■ **TASK DESCRIPTION**: Write out only the final part of the records below. It begins with the line that contains "right shoulder: (1031, 1175)" and ends with the last line.

■ **DATASET**:
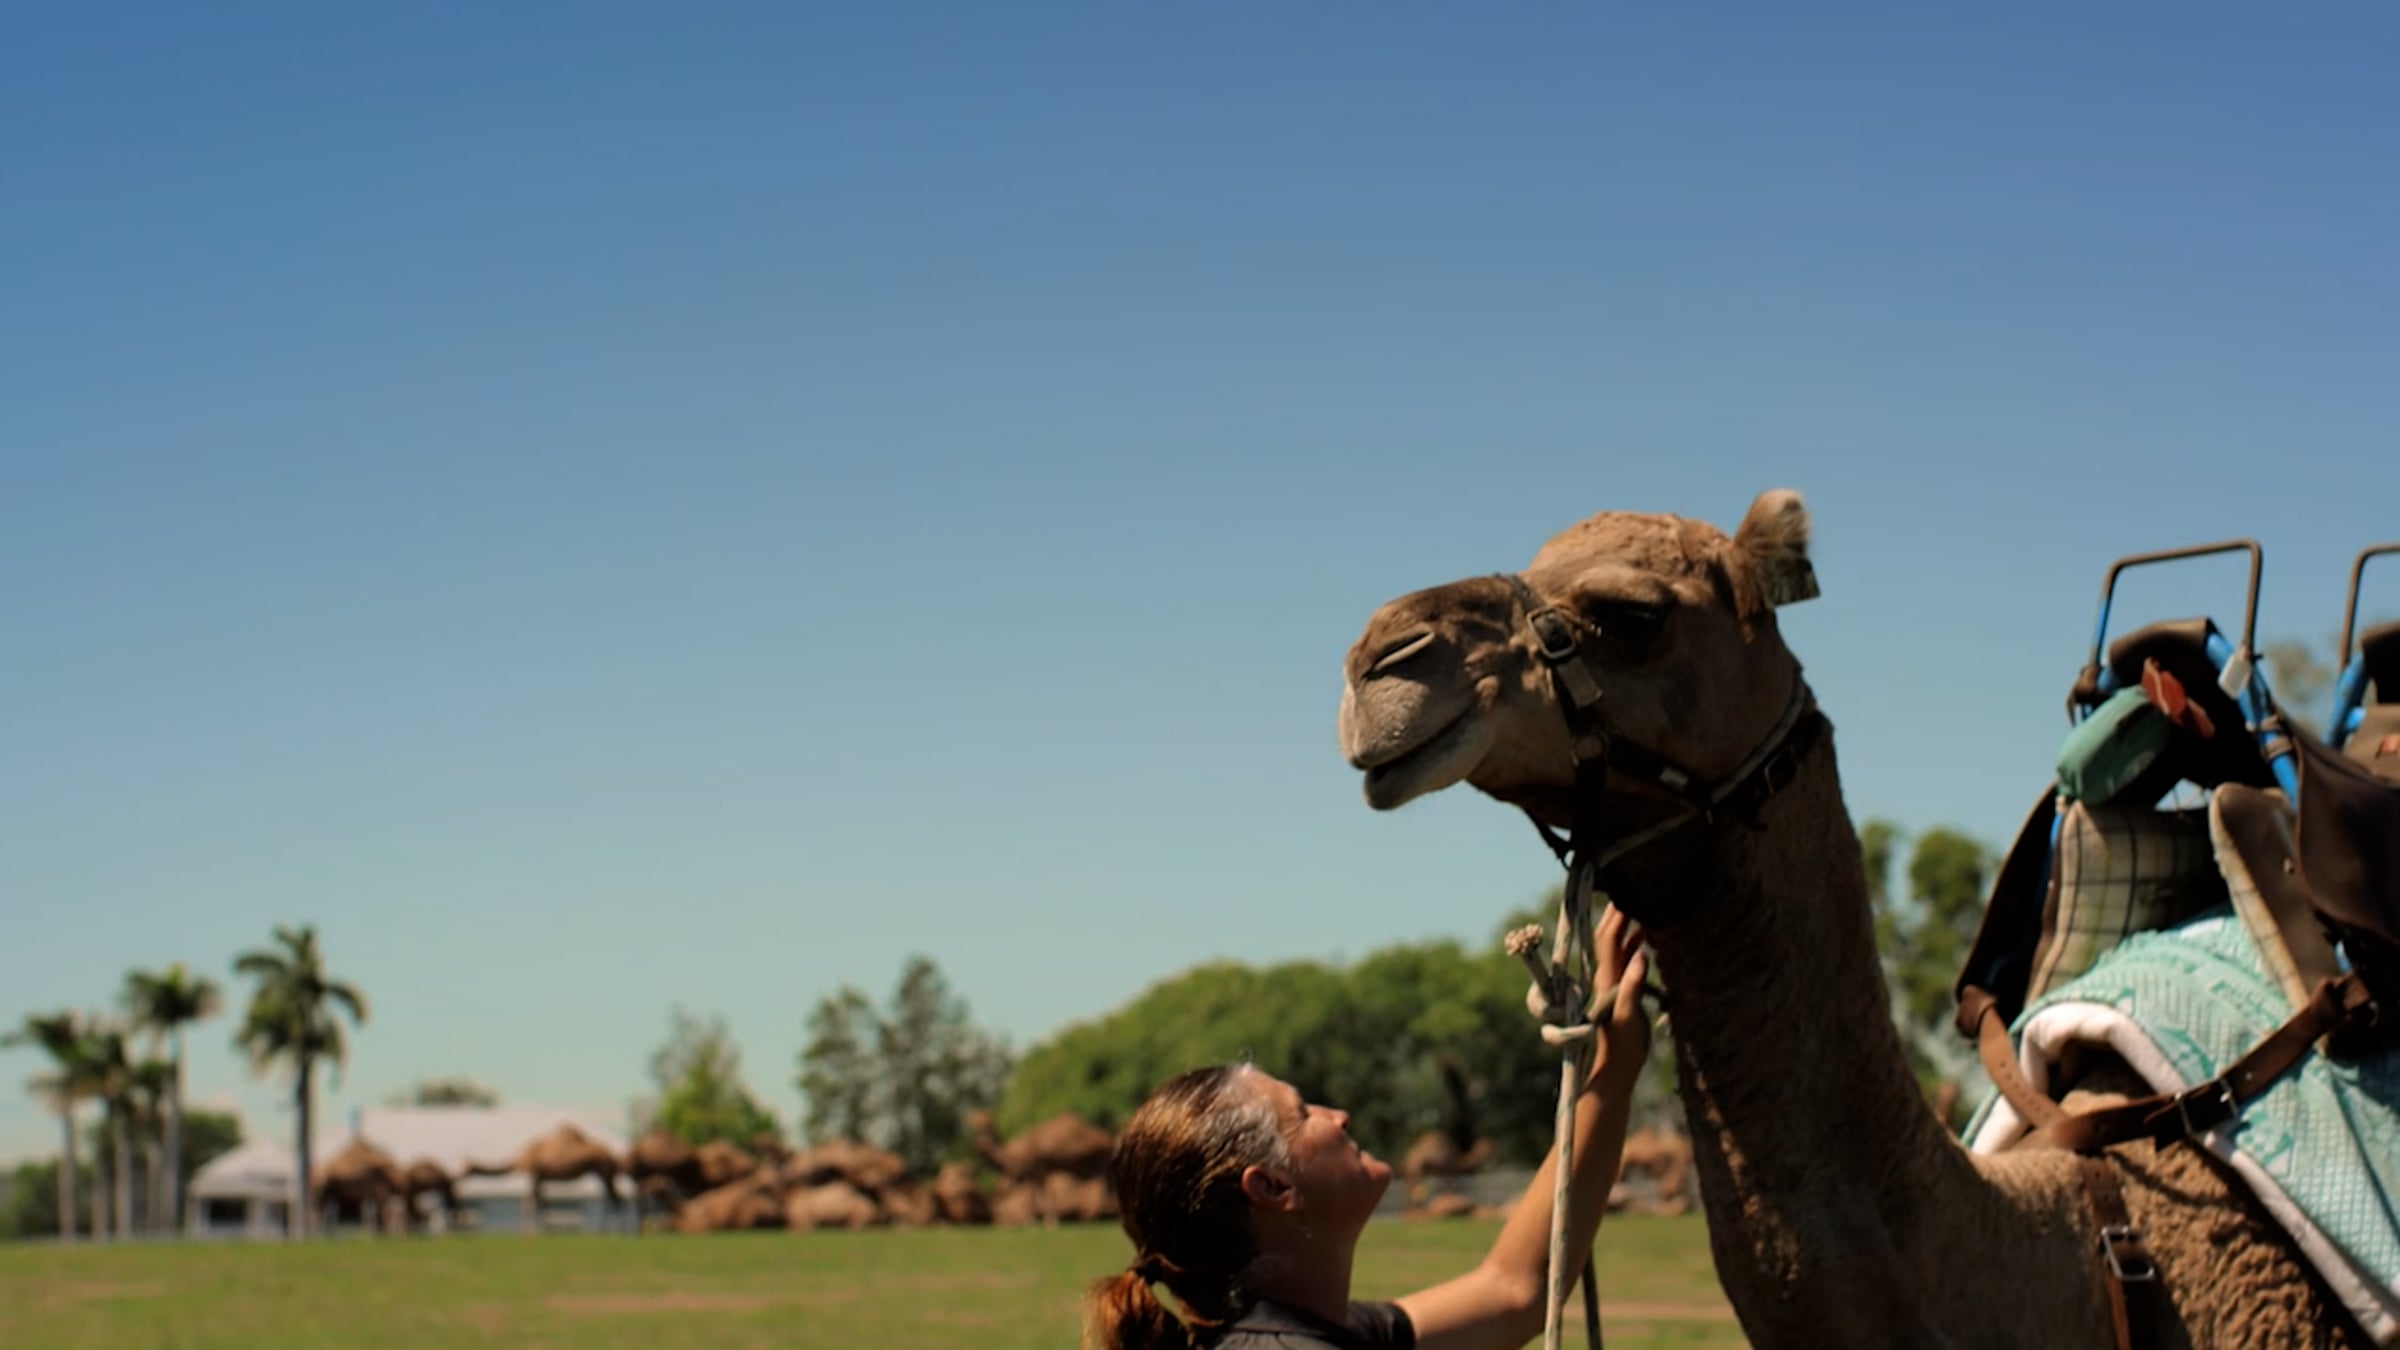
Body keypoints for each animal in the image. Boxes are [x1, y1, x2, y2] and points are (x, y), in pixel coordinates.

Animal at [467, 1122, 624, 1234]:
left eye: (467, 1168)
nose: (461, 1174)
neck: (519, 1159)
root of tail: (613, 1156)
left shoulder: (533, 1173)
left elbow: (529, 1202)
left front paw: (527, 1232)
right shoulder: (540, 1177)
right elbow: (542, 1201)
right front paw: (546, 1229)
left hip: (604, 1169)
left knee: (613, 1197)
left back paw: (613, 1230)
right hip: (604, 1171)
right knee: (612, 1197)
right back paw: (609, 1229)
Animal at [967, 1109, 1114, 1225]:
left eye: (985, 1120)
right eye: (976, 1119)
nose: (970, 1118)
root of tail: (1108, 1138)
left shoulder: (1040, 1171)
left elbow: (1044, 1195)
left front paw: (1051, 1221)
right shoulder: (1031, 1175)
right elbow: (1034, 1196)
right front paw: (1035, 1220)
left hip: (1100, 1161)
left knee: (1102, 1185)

■ **EXERCISE SOLUTION**:
right shoulder: (1031, 1175)
right elbow: (1034, 1196)
right front paw: (1035, 1220)
left hip: (1100, 1161)
left knee: (1102, 1185)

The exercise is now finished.